I’m not saying GoPro should have pursued exactly what Skydio’s done with the R1. There are reasons to have taken a different path. For one thing, building specifically for autonomy probably wouldn’t have kept the Karma alive any longer, because for all the reckless action they typically capture, GoPros are often used carefully by pros and semi-pros alike. That means manual control had to be front and center, too. But the idea of a drone that can follow you as you rip down a mountain or zip around a race track — without someone flying it — is as relevant to GoPro’s brand as chugging Red Bull.

There’s also the less adrenaline-generating problem of money — specifically, how much GoPro was (or wasn’t) making on each Karma sold. The cost to make the Karma as we know it, combined with DJI’s dominance of the market, were major factors in the decision to discontinue the drone, GoPro CEO Nick Woodman told The Verge earlier this year.

“We looked at how much we were spending on our drone program, relative to the number of units we were selling, and most importantly relative to the profit that we were making on the whole program,” he said in January at CES. “It just became clear that the drone category is going to continue to be a thin-margin category. There’s incredibly stiff competition.”

The commercial drone market in the US is still growing, according to the most recent data from the NPD Group, but most of that growth is currently coming from drones priced between $500 and $999. If that trend holds, GoPro going after something more premium and technologically advanced like the R1 might not have changed much, unless the company was truly willing to take a bath on the product.

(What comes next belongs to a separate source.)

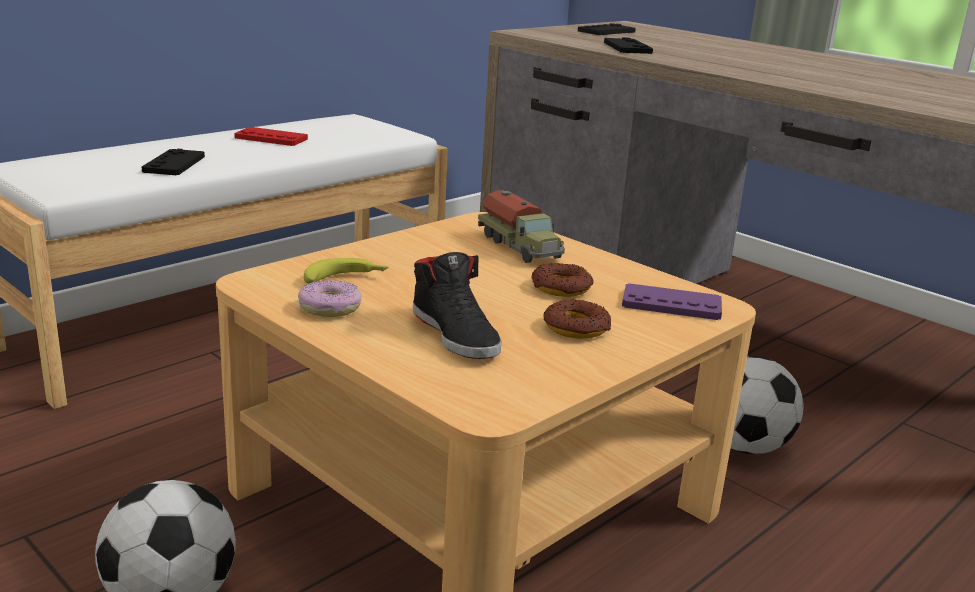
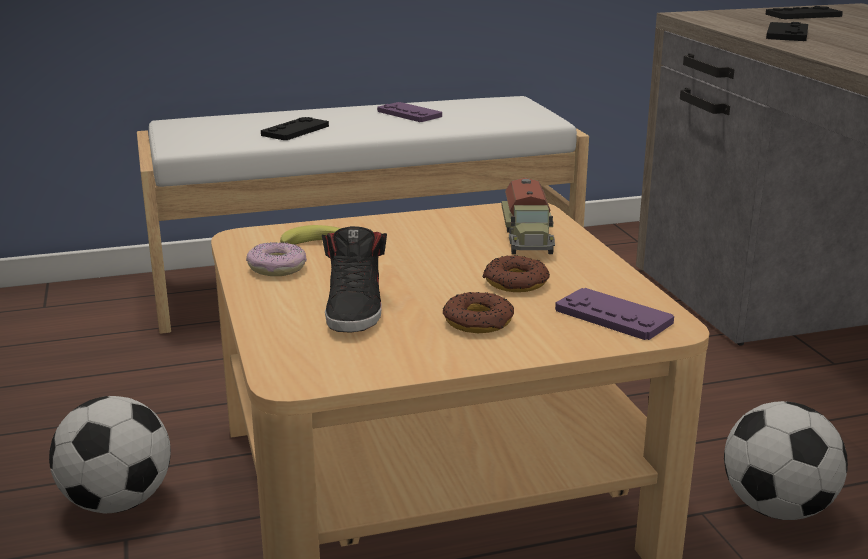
camera: 30 degrees right, 0 degrees up
red game controller [234,127,308,146] -> purple game controller [377,102,442,122]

Besides, GoPro’s business is wholly dependent on volume. In its latest earnings report, the company noted that it was the best-selling camera in the overall digital imaging category for the 17th straight quarter in North America. By unit sales, it accounted for 86 percent of the action camera market in the first quarter of 2018.

Considering how the R1 is so expensive, it leads one to believe that it may have been hard for GoPro, even with all its manufacturing efficiencies, to make something similar for the “at or under $1,000” price tag that’s apparently required to make a significant profit.

Regardless, the gulf between what the R1 and what the Karma are capable of when it comes to the idea of “throw and go” drone filming is wider than whatever gap you might dare jump with a dirt bike. And it will keep getting wider if Skydio ships more updates like today’s. The startup might never get to the point where its drone is as “cheap” as Karma was, or match the image quality offered by GoPro or DJI. It’s also surely only a matter of time before DJI matches Skydio with its own fully autonomous flying, and that’s something the startup will eventually have to reckon with. But even if it ultimately fails, the Skydio R1 remains a glimpse of what the Karma probably should have been.

Correction: This article wrongly stated that the DJI Spark does not feature object tracking. It does, and the article has been updated.